A new report from the organization Heart + Stroke is sounding the alarm: the number of cardiac arrests occurring in Canada is much higher than previously estimated and nearly half of them are They kill people under the age of 65.
The report reveals that approximately 60,000 cardiac arrests occur outside of hospital each year in Canada, or one every nine minutes, and only one in 10 people survive.
Cardiac arrest occurs when the heart suddenly stops beating normally and no longer pumps blood to the rest of the body. It is a sudden and often unexpected medical emergency that can strike anyone, anywhere.
Heart & Stroke reports that rapid intervention saves lives, including immediate cardiopulmonary resuscitation (CPR), which keeps blood flowing to preserve the function of the brain and other vital organs. On the other hand, an automated external defibrillator (AED) delivers a shock to the heart to help it start beating again.

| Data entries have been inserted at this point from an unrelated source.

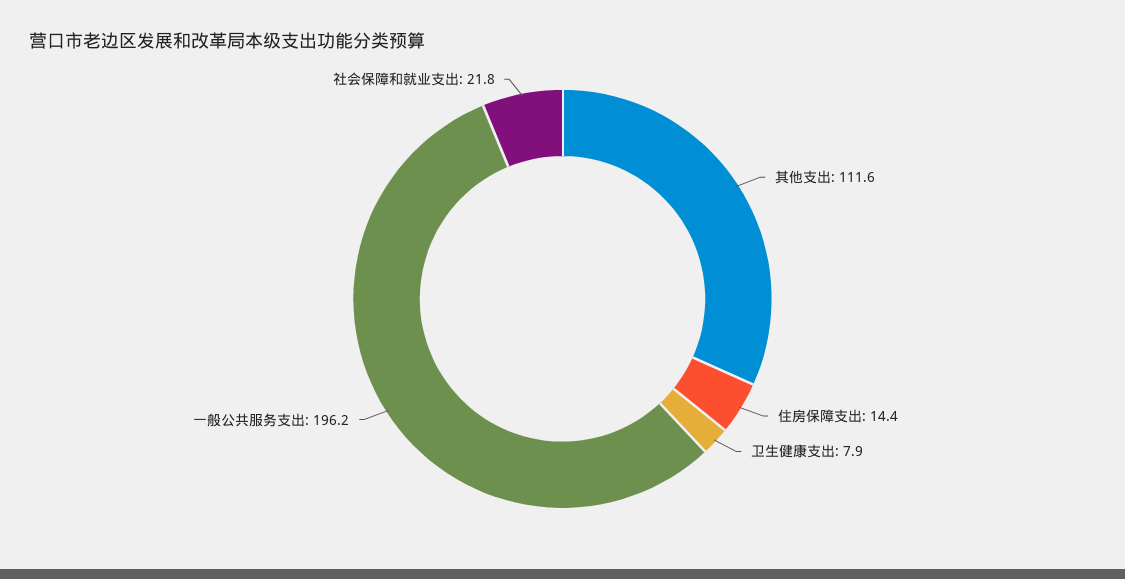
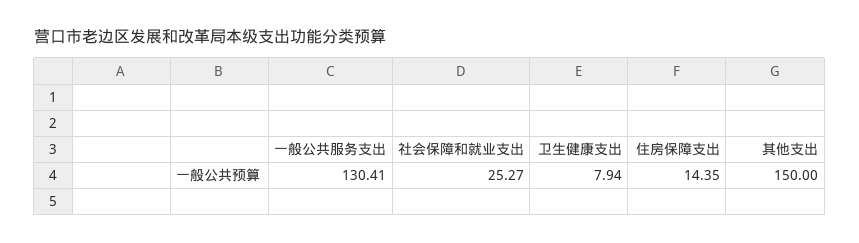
  {
-   "其他支出": 111.6,
+   "其他支出": 150,
    "住房保障支出": 14.35,
    "卫生健康支出": 7.94,
-   "一般公共服务支出": 196.2,
+   "一般公共服务支出": 130.41,
-   "社会保障和就业支出": 21.8
+   "社会保障和就业支出": 25.27
  }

The report finds that measurable improvements have been made in recent decades, including improved CPR performed by first responders and the public, as well as more AEDs being accessible in some public places.
The fact remains that the rate of use of an AED by a witness is only 13% in public places, according to Heart + Stroke, which found that their accessibility varies; defibrillators are sometimes out of reach, poorly maintained, or not registered in the emergency medical services database.
In addition, few AEDs are found in private places, where most cardiac arrests occur.
Heart & Stroke makes some recommendations for better treatment of cardiac arrests, including imparting skills to young people by ensuring more people can recognize cardiac arrest, perform CPR and intervene.
The installation of more easily accessible defibrillators in public and private places is also suggested.